Mukka ist sich bewusst, dass das Spiel die Welt nicht verändern wird: „Natürlich ist es nur ein Tropfen auf den heißen Stein. Dennoch wollen wir unseren Teil dazu beitragen und den unabhängigen Journalismus in Russland unterstützen. Wir glauben auch, dass es in Russland Menschen gibt, die das tun.“ „Ich bin bereit, eine andere Position einzunehmen, um die Bemühungen der freien Welt zu unterstützen, die Ukraine als unabhängiges Land zu erhalten“, erklärte er.
Nicht die gesamte russische Bevölkerung stehe hinter dem Krieg, sagte er: „Um der staatlichen Medienpropaganda entgegenzuwirken, halten wir es für sehr wichtig, den Russen verlässliche Informationen über das Geschehen in der Ukraine zu liefern. Sie haben auch das Recht, dies zu erfahren.“ um ihre eigene Entscheidung darüber zu treffen, in was für einem Land sie leben wollen.“
Unter den vier Millionen „Counter-Strike“-Spielern sind viele junge Männer, die einen direkten Bezug zum Krieg haben. Viele sind in einem Alter, in dem sie von der russischen Armee eingezogen werden könnten und im Kampf ihr eigenes Leben verlieren könnten.
Es ist nicht das erste Mal, dass ein Spiel wie dieses zur Bekämpfung der Zensur eingesetzt wird.
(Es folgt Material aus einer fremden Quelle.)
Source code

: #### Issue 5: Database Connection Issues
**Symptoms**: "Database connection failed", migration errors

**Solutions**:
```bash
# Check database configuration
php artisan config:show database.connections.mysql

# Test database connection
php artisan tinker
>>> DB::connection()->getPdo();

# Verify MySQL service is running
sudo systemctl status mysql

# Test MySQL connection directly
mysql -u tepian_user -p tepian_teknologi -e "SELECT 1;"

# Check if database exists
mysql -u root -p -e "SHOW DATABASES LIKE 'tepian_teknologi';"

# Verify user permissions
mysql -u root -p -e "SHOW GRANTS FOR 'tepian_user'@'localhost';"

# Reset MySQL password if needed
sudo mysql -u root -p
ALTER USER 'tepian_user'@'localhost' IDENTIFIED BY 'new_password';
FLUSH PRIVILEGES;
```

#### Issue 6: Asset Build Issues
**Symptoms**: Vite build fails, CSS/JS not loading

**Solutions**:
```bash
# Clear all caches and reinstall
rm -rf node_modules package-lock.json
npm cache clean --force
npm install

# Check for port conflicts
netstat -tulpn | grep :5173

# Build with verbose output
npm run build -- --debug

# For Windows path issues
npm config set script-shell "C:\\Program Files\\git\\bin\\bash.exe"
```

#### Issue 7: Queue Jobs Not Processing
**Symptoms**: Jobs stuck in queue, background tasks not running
Im Jahr 2020 richtete die NGO Reporter ohne Grenzen, die sich weltweit für Pressefreiheit einsetzt, die Uncensored Library im Computerspiel „Minecraft“ ein. Jeder seiner Räume ist einem Land gewidmet, darunter Russland, Vietnam und Saudi-Arabien, und enthält journalistische Texte in Englisch und der Landessprache über Zensur und autoritäre Politik.
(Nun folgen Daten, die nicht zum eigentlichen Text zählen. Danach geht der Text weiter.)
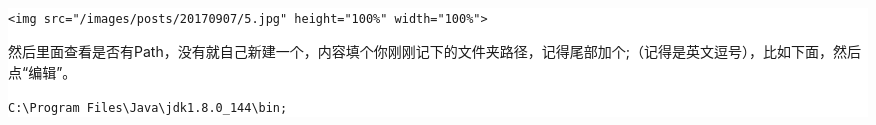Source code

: 	<img src="/images/posts/20170907/5.jpg" height="100%" width="100%">  
</div>

然后里面查看是否有Path，没有就自己新建一个，内容填个你刚刚记下的文件夹路径，记得尾部加个;（记得是英文逗号），比如下面，然后点“编辑”。

```html
C:\Program Files\Java\jdk1.8.0_144\bin;
```

<div align="center">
Mukka hat nicht gesagt, wie oft die Karte ihres Spiels bisher in Russland heruntergeladen und gespielt wurde. Aber es hat im Land Aufmerksamkeit erregt und wurde auf Telegram-Kanälen geteilt.
Es ist möglich, dass Spiele, mit denen die staatliche Zensur umgangen wird, in Zukunft häufiger vorkommen werden. Mukka betont jedoch, dass es viele Möglichkeiten gibt, die Zensur zu durchbrechen und wichtige Informationen zu übermitteln.
Um beispielsweise blockierte Websites zu umgehen, stellen Menschen über ein VPN eine Verbindung zum Internet her, ein virtuelles privates Netzwerk, das den Standort eines Internetnutzers verbirgt, sodass dieser weiterhin auf blockierte Websites in Russland zugreifen kann.
Einige Spieler haben im bei Spielern beliebten Online-Forum Reddit die Arroganz westlicher Länder kritisiert. Sie sagen, dass Menschen in Russland und anderen Ländern mit starker Zensur keine Hilfe vom Westen brauchen, um sich zu informieren.
Mukka sieht die Dinge anders.
„Jedes neue Leck in der geschlossenen Welt der Zensur ist wichtig“, sagte er. „In Russland gibt es viele intelligente Menschen, die genau verstehen, was vor sich geht. Wir wollen nicht arrogant sein oder ihnen etwas beibringen. Wir wollen ihnen nur die Möglichkeit geben, Informationen zu erhalten und die Leitungen offen zu halten.“
Dieser Artikel wurde aus dem Deutschen übersetzt.